Nothing is impossible…except for my daughter returning home with the hat and gloves she wore to school this morning.
My teenager just stuck one of her AirPods in my ear and Eminem was playing. She looked me dead in the eye, as if I haven’t blasted this a million times, and had the audacity to ask, “isn’t he good?””
*First day as a spy
Boss: Did you bug the Russian Embassy?
Me:Oh yes.At Russian Embassy:
“Boris, where did all these damn ants come from?”
Relationship status: Invented an imaginary GF, but she just wanted to be ‘friends’ and slept with my dad. Typical.
If I ever get married, throw mozzarella cheese, not rice.
THE TIREDNESS ON THE COUCH NEVER TRANSLATES TO THE BED AND I DEMAND TO KNOW WHY
Man of Steel question. When young Clark Kent was wearing a cape in the yard, who was he pretending to be? Liberace?
[Arriving at party]
Host: Why are you wearing only a nappy?
Me: I was told “infancy dress”.
Host: I said “in fancy dress,” you moron!
psa: don’t ruin the thanksgiving meal by bringing up politics. ruin the meal by telling your family you don’t know half of them half as well as you should like and like less than half of them half as well as they deserve then vanishing while they try to figure out what you meant
[Kids party]
Wife: did you hire a magician like I asked?
Me: yep
[Backyard]
Mortician: next we’ll cut open the chest cavity like so…

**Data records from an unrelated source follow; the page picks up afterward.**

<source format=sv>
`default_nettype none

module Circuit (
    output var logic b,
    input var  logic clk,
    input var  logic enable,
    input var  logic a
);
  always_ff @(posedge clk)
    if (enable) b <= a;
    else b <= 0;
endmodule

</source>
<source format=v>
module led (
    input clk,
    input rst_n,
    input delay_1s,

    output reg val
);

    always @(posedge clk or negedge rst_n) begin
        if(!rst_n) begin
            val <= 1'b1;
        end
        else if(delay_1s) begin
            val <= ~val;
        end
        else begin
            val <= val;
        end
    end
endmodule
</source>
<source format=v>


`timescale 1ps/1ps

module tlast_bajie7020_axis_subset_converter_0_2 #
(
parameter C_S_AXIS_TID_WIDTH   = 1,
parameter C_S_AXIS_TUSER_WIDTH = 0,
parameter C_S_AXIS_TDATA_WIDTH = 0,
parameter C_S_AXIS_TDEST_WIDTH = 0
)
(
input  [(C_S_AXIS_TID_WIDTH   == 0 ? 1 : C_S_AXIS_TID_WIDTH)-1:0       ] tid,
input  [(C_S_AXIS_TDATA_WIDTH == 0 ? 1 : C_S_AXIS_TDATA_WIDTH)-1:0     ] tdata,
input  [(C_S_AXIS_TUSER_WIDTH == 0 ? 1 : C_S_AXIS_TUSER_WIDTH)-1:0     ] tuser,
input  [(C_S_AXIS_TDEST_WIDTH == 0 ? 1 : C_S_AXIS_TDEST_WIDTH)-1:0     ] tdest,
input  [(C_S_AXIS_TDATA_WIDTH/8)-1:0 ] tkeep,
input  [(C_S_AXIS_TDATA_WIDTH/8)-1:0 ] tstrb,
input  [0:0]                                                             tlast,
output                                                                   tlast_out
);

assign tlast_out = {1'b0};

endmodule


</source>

me: this could’ve been an email
[gets email]
me: no not like that
Husband: It’s so weird that the kids didn’t get any Twix or Reece’s Peanut Butter Cups for Halloween.
Me: *wipes the chocolate from my mouth* So weird.

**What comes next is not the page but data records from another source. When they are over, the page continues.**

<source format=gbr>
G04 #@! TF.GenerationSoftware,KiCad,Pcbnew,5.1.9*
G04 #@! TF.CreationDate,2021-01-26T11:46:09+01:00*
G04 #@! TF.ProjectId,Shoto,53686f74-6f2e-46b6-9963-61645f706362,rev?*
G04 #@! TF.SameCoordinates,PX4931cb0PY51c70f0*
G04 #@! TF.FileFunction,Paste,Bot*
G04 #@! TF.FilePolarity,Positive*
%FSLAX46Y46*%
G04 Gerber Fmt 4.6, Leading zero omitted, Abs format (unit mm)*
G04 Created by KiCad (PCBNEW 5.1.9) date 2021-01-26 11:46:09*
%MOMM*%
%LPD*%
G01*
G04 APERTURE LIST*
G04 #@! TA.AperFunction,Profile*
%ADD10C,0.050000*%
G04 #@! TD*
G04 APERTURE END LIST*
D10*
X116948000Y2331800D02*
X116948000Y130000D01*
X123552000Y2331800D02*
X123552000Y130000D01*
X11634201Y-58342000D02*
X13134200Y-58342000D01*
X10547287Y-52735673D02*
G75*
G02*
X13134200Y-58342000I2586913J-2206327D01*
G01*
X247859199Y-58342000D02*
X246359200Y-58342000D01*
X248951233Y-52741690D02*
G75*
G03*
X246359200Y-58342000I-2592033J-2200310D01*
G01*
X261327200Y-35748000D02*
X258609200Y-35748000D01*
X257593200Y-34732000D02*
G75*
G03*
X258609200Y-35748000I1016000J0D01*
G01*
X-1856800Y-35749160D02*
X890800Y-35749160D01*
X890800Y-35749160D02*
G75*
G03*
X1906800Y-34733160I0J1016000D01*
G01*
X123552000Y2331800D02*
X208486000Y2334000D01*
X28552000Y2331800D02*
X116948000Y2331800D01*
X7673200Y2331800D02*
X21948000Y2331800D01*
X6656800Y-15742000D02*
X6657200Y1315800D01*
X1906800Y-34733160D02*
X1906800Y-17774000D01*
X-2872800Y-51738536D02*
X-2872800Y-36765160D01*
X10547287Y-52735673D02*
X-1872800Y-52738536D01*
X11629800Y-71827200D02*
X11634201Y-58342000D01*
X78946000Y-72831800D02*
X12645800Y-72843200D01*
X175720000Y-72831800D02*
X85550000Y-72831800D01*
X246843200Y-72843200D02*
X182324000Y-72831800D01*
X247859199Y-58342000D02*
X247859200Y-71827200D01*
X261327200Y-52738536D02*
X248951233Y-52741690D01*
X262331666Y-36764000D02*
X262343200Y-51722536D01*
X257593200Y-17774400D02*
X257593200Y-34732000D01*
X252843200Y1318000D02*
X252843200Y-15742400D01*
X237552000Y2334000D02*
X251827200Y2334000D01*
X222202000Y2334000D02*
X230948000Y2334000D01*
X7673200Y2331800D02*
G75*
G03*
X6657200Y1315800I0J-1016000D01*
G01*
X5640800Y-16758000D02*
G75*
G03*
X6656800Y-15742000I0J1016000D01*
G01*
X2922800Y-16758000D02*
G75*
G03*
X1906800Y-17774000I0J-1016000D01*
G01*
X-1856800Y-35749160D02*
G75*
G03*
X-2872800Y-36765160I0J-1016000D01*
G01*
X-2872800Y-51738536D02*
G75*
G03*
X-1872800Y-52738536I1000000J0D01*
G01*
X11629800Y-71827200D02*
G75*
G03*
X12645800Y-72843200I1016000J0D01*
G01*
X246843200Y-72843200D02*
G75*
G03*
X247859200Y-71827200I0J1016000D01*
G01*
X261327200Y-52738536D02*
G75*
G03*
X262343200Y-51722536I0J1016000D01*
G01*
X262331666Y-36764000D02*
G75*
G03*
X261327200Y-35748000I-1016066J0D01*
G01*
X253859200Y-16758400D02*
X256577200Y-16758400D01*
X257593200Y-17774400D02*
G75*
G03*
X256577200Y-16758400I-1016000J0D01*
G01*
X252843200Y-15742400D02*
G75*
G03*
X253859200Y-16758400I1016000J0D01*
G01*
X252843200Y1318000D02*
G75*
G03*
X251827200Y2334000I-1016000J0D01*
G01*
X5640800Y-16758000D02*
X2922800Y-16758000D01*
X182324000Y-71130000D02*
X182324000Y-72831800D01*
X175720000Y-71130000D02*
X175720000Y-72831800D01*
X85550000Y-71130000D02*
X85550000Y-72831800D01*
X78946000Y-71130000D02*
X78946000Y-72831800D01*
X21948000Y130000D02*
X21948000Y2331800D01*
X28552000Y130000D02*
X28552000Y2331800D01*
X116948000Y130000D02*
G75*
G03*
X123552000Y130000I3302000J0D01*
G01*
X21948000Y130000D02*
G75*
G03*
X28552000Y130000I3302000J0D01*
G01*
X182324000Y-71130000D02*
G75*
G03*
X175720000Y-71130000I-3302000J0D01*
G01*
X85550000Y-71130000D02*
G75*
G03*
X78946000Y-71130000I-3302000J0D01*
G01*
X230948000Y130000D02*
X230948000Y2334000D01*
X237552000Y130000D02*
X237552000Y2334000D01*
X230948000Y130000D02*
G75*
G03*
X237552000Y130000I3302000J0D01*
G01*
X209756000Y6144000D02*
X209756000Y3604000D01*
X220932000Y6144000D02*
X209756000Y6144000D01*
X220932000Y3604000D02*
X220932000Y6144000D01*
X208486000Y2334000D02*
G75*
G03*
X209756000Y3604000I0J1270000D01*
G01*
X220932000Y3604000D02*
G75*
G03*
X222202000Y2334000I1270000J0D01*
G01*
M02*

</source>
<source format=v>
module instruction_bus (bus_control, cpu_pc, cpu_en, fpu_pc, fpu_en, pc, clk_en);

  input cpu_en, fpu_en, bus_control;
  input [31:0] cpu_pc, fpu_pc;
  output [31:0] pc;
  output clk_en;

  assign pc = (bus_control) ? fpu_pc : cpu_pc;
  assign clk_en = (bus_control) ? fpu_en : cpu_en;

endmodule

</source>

🎵 so no one told you life was gonna be this waaaaaay… 🎵
The old lady ringing me up at the store got frustrated w/ the barcode on my cheese not working so she just gave it to me for free…she is now sole beneficiary of my Will
Sorry honey, I didn’t get you anything for Valentine’s Day.
Wife: It’s not until next week…
[one week later]
Sorry honey, I didn’t…
Wife: you’ve been a naughty boy *peels off clothes* You need to be punished
Me: yes, I do!
Wife: do the laundry
[Getting home from fishing trip]
MOM: Catch anything?
ME: No, but a bear did
MOM: Where’s your father?
*carefully examining the markings on a reticulated python as it squeezes me to death* just as I suspected. this is definitely a snake
vegetarian: i’m a vegetarian
every mother-in-law: so do you eat fish
I made my 9 year old french toast with syrup this morning per his request but promptly found out that he thought the fork and knife I provided were just a fun suggestion so anyway how do you get maple syrup off pants?
Remember fellas, always take comfort in the fact that most hot girls are a fuckin pain in the arse
[the Savannah]
Lion: “Why is that lion all on his own? And why is he wearing crocs?”
Leslie Nielsen: “He has no pride. And he has no pride.”
Subway Guy: Enjoy your sandwich
Me: You too!
Subway Guy:
Me:
Me: *gives him my sandwich* this is yours now
Drive me up the wall, so I know you’re 4 wheel
[First day working in a warehouse]
ME: What’s that machine for?
“Oh, that’s the forklift”
ME: OH MY GOD HOW HEAVY ARE YOUR FORKS??